- _EXERCISE AIM_
Your answer should consist of each line below that includes the word "Section".

──────── EXERCISE MATERIALS ────────

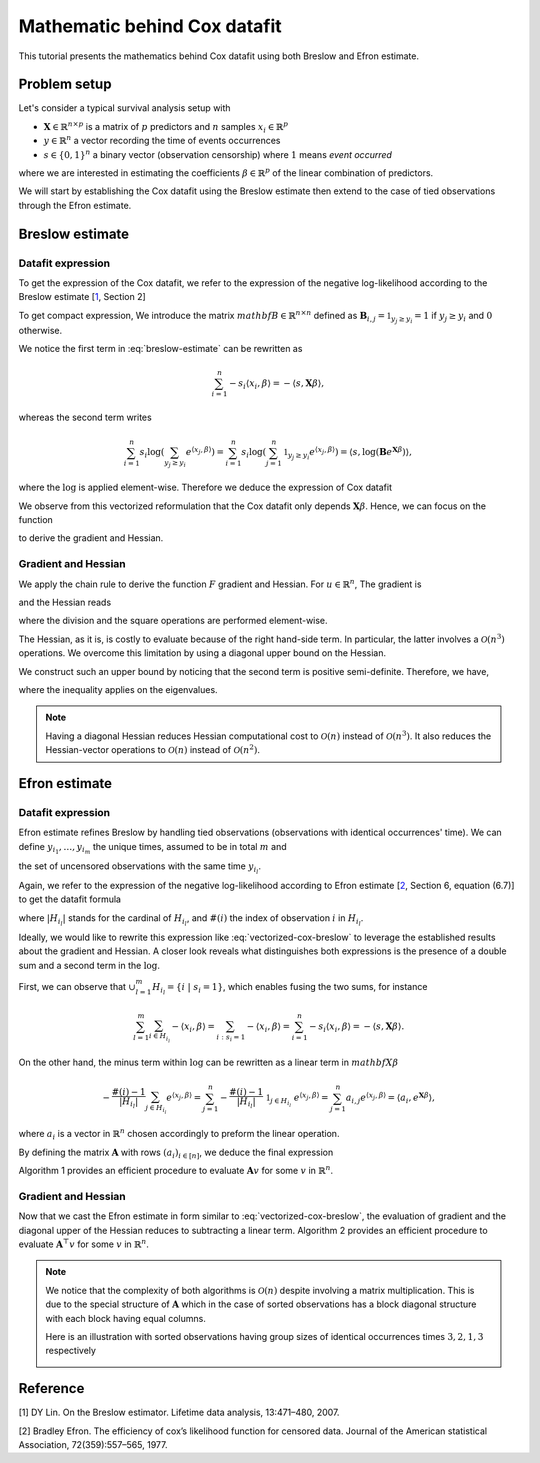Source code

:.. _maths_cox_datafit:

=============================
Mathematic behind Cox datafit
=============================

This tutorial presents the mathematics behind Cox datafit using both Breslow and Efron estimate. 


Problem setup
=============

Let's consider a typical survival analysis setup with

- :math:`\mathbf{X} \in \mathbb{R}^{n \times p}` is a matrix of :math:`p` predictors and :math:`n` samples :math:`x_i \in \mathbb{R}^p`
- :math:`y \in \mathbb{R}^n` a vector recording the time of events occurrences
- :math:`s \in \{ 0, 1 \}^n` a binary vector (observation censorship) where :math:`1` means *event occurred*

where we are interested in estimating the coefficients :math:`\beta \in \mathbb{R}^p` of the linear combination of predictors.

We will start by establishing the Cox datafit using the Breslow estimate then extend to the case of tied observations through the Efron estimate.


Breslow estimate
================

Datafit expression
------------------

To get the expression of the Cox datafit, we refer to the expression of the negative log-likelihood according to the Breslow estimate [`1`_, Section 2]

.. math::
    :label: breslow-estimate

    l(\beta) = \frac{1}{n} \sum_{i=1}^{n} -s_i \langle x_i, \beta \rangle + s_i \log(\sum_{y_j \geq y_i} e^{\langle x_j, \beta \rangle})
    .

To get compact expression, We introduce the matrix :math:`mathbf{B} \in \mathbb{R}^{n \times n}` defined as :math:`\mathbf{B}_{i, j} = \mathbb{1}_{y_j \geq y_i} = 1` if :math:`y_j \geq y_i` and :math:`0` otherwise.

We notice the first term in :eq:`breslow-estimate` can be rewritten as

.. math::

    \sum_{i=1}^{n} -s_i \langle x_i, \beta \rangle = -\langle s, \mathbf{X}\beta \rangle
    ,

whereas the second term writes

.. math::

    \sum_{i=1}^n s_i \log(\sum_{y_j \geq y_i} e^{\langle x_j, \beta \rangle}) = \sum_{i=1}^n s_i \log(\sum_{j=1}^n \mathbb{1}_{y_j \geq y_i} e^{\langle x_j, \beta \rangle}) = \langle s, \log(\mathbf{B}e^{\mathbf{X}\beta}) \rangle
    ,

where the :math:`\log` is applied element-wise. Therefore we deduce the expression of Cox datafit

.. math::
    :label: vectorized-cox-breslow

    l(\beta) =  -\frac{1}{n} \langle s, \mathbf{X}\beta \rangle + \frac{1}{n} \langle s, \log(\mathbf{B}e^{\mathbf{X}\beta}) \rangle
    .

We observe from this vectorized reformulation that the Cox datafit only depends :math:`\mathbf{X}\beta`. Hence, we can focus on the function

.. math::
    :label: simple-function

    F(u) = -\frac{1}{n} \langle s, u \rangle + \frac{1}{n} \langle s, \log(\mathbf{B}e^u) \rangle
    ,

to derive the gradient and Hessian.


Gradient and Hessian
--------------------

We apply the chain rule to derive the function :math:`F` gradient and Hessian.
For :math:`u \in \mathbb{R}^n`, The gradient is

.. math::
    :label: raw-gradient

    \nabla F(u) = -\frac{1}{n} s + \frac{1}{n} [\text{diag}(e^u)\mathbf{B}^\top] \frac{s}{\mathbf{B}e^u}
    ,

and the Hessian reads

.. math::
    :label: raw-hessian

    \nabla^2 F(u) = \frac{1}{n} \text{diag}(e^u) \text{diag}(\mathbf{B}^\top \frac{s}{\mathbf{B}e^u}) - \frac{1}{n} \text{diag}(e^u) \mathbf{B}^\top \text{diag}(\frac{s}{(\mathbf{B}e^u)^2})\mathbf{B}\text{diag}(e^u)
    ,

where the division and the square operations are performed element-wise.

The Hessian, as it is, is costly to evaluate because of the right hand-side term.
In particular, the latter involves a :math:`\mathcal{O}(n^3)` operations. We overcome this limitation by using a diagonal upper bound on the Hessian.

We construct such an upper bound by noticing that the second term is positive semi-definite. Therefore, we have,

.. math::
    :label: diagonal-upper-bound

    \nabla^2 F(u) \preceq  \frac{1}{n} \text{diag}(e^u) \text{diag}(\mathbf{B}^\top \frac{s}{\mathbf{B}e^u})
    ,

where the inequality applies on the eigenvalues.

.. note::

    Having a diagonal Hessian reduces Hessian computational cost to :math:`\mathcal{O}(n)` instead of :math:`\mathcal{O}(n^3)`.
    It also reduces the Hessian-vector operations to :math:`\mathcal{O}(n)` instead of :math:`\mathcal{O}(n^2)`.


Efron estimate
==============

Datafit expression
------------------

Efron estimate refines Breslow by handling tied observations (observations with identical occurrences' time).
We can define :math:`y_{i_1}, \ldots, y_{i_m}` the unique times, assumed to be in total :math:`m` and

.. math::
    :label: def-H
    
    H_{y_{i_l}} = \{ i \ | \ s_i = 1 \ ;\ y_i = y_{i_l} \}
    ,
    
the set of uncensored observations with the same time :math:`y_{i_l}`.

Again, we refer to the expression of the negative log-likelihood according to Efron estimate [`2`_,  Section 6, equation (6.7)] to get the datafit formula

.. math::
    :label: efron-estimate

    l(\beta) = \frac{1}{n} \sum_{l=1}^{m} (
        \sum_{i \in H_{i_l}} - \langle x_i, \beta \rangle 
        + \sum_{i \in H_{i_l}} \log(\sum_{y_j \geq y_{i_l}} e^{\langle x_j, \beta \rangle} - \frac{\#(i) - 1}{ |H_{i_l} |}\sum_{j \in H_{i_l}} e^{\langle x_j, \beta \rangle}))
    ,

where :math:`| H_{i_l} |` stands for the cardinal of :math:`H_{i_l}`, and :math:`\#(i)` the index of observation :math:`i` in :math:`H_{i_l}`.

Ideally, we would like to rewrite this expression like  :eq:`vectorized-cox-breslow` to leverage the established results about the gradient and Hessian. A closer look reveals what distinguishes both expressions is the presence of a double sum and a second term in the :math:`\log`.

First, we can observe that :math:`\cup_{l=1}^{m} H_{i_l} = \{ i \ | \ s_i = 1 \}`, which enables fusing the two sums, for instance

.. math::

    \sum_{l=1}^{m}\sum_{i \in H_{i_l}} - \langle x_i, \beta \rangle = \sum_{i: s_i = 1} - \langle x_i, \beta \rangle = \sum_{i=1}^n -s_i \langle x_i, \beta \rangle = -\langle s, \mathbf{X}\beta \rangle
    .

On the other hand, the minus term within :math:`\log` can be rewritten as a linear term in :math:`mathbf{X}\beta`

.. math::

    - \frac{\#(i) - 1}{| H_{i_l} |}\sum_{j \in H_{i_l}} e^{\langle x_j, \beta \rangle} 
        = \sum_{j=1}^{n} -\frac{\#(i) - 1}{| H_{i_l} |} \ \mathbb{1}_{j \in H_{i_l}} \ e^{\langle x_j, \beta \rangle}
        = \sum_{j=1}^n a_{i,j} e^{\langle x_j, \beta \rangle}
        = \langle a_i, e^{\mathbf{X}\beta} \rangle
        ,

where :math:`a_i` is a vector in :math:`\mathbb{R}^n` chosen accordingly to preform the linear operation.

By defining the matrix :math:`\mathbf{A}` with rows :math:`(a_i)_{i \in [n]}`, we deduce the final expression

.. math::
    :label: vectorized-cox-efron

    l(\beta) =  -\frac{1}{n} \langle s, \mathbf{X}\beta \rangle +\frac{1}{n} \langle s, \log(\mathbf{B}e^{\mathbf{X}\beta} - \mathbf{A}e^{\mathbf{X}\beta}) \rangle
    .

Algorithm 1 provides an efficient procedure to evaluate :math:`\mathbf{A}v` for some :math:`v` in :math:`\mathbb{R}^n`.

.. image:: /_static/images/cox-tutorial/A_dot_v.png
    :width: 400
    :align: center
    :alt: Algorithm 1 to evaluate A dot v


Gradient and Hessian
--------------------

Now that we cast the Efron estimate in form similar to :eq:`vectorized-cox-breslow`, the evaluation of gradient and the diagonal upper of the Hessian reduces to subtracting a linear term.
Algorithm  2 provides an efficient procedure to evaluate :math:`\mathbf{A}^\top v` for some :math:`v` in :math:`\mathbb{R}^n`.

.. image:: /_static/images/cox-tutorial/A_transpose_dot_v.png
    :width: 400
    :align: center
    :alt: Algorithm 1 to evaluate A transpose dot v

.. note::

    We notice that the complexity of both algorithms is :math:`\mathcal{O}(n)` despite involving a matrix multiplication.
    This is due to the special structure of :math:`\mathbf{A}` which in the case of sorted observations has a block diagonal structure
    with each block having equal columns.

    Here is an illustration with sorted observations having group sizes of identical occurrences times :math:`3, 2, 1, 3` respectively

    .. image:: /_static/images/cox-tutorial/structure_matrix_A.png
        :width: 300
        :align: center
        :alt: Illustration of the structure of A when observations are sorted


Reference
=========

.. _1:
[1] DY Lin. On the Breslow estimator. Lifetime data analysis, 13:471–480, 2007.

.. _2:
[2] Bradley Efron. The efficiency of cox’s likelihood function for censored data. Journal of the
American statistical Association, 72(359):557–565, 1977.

────────

- _RESPONSE AREA_
To get the expression of the Cox datafit, we refer to the expression of the negative log-likelihood according to the Breslow estimate [`1`_, Section 2]
Again, we refer to the expression of the negative log-likelihood according to Efron estimate [`2`_,  Section 6, equation (6.7)] to get the datafit formula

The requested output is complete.